Reproduce the entries below unchanged, from their first line through the line that contains "264H56L20 212L12 190L0", including both of those lines.

┄┄┄┄┄┄

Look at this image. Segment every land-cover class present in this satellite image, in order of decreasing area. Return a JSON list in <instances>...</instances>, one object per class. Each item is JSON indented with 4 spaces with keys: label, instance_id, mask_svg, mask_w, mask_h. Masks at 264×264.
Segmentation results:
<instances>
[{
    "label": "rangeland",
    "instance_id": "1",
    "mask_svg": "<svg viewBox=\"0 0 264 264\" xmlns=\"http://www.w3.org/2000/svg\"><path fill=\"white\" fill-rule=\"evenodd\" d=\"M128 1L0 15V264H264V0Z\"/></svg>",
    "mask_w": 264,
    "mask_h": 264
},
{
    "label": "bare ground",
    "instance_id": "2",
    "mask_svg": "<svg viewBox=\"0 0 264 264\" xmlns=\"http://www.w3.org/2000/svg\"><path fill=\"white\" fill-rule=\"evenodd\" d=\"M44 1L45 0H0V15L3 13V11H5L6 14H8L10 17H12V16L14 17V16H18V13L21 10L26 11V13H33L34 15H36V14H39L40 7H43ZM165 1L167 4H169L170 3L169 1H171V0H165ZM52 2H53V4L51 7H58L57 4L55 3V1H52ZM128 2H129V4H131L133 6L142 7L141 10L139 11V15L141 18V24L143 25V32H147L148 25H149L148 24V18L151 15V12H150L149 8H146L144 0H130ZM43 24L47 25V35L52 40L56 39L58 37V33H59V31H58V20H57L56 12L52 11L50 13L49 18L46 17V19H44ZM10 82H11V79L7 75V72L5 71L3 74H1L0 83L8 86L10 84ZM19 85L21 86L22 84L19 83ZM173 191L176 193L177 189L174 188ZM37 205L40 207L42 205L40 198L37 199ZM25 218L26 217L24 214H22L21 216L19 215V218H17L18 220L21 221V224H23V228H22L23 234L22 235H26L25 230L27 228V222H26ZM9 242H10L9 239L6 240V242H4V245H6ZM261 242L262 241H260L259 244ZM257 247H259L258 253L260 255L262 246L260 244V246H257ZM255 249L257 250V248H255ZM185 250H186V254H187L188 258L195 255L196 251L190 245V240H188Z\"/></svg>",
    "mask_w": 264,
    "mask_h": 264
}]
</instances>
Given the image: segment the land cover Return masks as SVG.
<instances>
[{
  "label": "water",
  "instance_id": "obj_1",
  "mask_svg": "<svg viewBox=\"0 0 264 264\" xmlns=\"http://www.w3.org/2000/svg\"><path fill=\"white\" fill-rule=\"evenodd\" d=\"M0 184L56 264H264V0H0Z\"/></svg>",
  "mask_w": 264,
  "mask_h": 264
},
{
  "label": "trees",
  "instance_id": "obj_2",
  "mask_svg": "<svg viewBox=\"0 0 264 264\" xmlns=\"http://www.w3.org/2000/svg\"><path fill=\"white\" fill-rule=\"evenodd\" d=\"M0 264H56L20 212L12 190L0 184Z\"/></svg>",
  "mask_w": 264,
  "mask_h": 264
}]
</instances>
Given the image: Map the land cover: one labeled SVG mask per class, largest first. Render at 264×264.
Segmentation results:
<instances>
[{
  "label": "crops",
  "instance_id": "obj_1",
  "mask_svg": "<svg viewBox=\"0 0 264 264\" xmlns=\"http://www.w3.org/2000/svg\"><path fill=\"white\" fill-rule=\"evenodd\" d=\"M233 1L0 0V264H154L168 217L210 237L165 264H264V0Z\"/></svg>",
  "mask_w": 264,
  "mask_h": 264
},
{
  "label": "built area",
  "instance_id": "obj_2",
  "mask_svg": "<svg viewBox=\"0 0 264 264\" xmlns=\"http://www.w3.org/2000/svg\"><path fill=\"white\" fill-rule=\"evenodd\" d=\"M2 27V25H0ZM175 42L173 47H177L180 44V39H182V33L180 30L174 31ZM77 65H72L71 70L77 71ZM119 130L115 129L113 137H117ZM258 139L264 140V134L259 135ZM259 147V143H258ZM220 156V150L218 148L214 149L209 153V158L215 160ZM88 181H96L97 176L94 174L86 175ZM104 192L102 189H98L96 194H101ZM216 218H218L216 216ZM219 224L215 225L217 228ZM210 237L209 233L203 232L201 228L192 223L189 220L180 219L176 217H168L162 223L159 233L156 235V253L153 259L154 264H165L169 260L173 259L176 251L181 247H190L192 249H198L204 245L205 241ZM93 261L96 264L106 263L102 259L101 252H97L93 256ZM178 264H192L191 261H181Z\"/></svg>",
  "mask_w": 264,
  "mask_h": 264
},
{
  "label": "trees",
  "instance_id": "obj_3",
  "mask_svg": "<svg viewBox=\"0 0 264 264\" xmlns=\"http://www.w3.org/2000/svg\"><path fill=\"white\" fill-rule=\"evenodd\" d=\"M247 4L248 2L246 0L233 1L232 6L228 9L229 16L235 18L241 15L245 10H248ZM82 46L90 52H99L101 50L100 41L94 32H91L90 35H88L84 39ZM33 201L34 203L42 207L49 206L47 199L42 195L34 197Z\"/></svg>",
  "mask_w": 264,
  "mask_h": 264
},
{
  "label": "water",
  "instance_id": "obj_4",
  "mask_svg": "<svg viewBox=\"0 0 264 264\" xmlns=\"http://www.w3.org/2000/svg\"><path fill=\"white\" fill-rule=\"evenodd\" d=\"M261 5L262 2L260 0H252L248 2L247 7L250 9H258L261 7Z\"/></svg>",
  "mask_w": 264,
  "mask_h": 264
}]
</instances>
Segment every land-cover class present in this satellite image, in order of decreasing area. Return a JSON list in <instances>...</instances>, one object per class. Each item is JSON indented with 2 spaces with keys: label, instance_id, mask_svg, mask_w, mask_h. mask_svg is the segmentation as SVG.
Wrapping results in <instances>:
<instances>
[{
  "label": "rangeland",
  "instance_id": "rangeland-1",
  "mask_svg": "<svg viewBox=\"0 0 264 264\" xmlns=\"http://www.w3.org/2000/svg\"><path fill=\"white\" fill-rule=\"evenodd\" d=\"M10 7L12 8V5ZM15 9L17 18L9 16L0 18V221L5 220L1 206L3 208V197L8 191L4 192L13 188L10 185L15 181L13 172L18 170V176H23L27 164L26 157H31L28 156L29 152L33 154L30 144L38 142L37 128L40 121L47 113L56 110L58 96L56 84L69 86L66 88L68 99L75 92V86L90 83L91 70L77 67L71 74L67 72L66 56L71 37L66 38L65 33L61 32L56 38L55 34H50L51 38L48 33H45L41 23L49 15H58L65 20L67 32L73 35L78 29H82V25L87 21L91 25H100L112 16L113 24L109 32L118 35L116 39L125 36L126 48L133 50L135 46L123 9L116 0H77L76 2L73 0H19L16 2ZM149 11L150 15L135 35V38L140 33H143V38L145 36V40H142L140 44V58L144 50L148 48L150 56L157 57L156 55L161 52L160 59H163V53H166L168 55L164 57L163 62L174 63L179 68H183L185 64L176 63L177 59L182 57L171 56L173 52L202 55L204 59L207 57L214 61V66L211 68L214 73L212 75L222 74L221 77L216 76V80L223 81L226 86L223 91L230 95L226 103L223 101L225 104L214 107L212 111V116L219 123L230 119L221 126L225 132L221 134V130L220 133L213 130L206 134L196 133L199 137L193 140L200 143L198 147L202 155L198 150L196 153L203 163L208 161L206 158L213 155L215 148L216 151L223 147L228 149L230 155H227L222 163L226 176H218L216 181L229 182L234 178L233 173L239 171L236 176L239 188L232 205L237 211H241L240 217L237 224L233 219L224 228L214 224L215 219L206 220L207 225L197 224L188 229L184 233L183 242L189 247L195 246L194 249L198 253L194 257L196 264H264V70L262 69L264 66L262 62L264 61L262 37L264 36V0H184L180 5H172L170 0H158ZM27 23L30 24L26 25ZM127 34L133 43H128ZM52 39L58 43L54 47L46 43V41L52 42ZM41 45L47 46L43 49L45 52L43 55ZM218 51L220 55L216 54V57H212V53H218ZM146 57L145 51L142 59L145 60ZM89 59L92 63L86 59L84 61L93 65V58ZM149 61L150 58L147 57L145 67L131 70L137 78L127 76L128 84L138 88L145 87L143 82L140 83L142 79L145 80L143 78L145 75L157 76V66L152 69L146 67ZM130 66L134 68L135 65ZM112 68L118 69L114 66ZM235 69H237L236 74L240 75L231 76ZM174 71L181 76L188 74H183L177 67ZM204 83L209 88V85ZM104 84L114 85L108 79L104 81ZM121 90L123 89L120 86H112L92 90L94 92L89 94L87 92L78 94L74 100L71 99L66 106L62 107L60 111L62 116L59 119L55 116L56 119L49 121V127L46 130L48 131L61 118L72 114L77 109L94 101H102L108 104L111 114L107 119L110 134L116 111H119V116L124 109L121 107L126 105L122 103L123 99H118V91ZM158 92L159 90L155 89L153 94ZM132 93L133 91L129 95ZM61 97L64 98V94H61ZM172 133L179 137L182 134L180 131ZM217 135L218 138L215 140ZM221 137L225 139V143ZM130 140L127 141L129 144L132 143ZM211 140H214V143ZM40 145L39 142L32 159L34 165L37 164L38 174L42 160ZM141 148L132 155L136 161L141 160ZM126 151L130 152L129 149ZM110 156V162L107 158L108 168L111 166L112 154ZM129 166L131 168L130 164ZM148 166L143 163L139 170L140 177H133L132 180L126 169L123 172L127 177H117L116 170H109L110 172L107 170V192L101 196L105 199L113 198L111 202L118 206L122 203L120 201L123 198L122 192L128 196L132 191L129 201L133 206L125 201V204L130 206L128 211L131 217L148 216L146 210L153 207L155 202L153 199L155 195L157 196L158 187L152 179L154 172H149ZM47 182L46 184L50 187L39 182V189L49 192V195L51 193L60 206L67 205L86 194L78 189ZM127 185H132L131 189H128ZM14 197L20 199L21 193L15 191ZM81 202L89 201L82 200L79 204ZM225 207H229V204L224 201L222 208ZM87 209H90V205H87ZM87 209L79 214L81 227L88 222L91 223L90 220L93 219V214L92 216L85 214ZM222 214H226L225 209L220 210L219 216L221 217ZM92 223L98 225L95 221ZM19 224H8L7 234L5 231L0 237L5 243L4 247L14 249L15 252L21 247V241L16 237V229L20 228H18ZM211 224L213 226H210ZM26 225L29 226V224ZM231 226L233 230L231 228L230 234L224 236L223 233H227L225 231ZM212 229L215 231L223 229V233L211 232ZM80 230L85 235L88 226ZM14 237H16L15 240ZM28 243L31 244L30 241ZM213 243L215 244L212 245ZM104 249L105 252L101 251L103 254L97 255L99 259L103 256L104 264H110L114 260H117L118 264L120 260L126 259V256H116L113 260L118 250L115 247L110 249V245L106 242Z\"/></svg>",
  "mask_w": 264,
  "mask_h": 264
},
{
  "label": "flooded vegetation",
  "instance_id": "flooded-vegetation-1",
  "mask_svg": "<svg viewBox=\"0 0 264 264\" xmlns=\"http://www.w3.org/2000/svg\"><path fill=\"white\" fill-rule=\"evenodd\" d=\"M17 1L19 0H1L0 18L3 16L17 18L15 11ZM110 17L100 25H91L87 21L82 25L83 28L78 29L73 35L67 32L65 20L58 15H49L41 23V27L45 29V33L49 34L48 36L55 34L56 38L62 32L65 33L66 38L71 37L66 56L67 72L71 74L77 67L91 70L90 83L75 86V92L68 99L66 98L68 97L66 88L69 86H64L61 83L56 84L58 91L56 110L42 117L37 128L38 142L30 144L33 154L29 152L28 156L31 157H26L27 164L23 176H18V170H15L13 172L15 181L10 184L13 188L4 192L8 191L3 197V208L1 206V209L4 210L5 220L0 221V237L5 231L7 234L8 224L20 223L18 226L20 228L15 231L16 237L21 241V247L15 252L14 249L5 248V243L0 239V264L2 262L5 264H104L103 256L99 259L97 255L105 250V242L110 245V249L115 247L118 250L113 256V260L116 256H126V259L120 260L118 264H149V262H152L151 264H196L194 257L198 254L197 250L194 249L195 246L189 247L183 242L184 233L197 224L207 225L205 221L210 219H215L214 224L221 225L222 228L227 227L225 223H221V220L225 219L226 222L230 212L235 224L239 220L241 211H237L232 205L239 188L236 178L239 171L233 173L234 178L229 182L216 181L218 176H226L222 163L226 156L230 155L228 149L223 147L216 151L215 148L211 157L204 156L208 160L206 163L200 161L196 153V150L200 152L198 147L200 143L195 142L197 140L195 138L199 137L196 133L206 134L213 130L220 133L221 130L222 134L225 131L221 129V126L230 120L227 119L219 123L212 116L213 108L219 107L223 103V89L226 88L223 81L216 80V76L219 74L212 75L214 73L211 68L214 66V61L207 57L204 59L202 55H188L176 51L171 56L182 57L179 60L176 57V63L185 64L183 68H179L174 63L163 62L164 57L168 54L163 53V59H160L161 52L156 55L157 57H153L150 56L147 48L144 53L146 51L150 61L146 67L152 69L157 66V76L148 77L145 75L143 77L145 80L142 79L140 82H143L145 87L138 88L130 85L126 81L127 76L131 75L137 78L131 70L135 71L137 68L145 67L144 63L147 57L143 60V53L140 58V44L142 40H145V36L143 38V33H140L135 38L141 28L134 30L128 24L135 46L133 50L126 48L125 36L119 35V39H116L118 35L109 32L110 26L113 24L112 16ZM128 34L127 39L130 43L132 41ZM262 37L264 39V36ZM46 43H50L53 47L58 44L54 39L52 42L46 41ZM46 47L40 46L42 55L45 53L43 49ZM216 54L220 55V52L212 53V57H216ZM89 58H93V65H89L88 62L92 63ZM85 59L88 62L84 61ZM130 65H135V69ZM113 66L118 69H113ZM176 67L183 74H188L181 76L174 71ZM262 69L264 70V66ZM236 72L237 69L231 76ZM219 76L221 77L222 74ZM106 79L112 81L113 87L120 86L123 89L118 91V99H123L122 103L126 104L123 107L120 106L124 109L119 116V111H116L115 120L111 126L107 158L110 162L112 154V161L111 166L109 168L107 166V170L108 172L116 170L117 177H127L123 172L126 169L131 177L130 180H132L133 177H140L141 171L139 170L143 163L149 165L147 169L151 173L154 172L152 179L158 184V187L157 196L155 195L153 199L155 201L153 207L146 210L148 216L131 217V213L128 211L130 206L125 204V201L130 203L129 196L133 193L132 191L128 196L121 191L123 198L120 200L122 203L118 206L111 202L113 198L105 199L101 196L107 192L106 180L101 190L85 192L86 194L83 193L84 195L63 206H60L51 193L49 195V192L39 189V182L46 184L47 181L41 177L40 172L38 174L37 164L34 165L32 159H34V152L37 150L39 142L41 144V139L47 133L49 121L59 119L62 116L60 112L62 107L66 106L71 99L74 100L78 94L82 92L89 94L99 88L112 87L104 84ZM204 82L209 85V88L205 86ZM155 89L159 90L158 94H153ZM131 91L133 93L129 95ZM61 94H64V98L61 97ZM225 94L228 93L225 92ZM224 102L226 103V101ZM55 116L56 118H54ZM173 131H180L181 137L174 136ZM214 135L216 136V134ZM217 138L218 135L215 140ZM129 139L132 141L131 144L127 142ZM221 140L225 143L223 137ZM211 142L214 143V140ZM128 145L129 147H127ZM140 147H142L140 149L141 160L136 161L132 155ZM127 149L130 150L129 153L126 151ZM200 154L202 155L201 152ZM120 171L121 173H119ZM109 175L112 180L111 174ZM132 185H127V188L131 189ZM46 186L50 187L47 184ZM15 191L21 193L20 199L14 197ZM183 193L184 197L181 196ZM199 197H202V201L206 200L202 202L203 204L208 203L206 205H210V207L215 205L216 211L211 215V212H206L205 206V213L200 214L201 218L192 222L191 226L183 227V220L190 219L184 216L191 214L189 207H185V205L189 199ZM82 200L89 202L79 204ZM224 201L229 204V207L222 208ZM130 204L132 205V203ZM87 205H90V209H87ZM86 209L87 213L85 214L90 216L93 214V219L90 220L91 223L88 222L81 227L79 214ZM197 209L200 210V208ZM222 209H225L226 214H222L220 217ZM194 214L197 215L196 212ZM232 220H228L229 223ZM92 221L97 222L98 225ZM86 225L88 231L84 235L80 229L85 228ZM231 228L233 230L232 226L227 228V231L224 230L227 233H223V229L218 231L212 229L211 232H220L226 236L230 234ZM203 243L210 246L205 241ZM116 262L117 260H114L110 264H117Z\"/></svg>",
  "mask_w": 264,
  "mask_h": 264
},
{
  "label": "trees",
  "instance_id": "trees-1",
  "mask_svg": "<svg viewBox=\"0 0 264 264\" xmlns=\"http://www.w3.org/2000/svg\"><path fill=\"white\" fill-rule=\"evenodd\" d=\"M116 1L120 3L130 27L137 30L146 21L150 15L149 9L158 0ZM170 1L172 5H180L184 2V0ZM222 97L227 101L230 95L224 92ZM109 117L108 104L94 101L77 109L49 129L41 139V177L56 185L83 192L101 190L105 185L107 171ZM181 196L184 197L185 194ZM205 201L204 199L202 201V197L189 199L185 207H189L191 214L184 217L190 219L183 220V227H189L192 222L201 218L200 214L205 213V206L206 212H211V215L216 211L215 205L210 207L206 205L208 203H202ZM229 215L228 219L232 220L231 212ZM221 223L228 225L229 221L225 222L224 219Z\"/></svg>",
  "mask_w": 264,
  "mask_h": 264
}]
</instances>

┄┄┄┄┄┄

> [Worked answer]
Look at this image. Segment every land-cover class present in this satellite image, in order of decreasing area. Return a JSON list in <instances>...</instances>, one object per class. Each item is JSON indented with 4 spaces with keys: label, instance_id, mask_svg, mask_w, mask_h. Masks at 264×264.
Segmentation results:
<instances>
[{
    "label": "rangeland",
    "instance_id": "1",
    "mask_svg": "<svg viewBox=\"0 0 264 264\" xmlns=\"http://www.w3.org/2000/svg\"><path fill=\"white\" fill-rule=\"evenodd\" d=\"M128 1L0 15V264H264V0Z\"/></svg>",
    "mask_w": 264,
    "mask_h": 264
},
{
    "label": "bare ground",
    "instance_id": "2",
    "mask_svg": "<svg viewBox=\"0 0 264 264\" xmlns=\"http://www.w3.org/2000/svg\"><path fill=\"white\" fill-rule=\"evenodd\" d=\"M44 1L45 0H0V15L3 13V11H5L6 14H8L10 17H12V16L14 17V16H18V13L21 10L26 11V13H33L34 15H36V14H39L40 7H43ZM165 1L167 4H169L170 3L169 1H171V0H165ZM52 2H53V4L51 7H58L57 4L55 3V1H52ZM128 2H129V4H131L133 6L142 7L141 10L139 11V15L141 18V24L143 25V32H147L148 25H149L148 24V18L151 15V12H150L149 8H146L144 0H130ZM43 24L47 25V35L52 40L56 39L58 37V33H59V31H58V20H57L56 12L52 11L50 13L49 18L46 17V19H44ZM10 82H11V79L7 75V72L5 71L3 74H1L0 83L8 86L10 84ZM19 85L21 86L22 84L19 83ZM173 191L176 193L177 189L174 188ZM37 205L40 207L42 205L40 198L37 199ZM25 218L26 217L24 214H22L21 216L19 215V218H17L18 220L21 221V224H23V228H22L23 234L22 235H26L25 230L27 228V222H26ZM9 242H10L9 239L6 240V242H4V245H6ZM261 242L262 241H260L259 244ZM257 247H259L258 253L260 255L262 246L260 244V246H257ZM255 249L257 250V248H255ZM185 250H186V254H187L188 258L195 255L196 251L190 245V240H188Z\"/></svg>",
    "mask_w": 264,
    "mask_h": 264
}]
</instances>
Given the image: segment the land cover Return masks as SVG.
<instances>
[{
  "label": "water",
  "instance_id": "obj_1",
  "mask_svg": "<svg viewBox=\"0 0 264 264\" xmlns=\"http://www.w3.org/2000/svg\"><path fill=\"white\" fill-rule=\"evenodd\" d=\"M0 184L56 264H264V0H0Z\"/></svg>",
  "mask_w": 264,
  "mask_h": 264
},
{
  "label": "trees",
  "instance_id": "obj_2",
  "mask_svg": "<svg viewBox=\"0 0 264 264\" xmlns=\"http://www.w3.org/2000/svg\"><path fill=\"white\" fill-rule=\"evenodd\" d=\"M0 264H56L20 212L12 190L0 184Z\"/></svg>",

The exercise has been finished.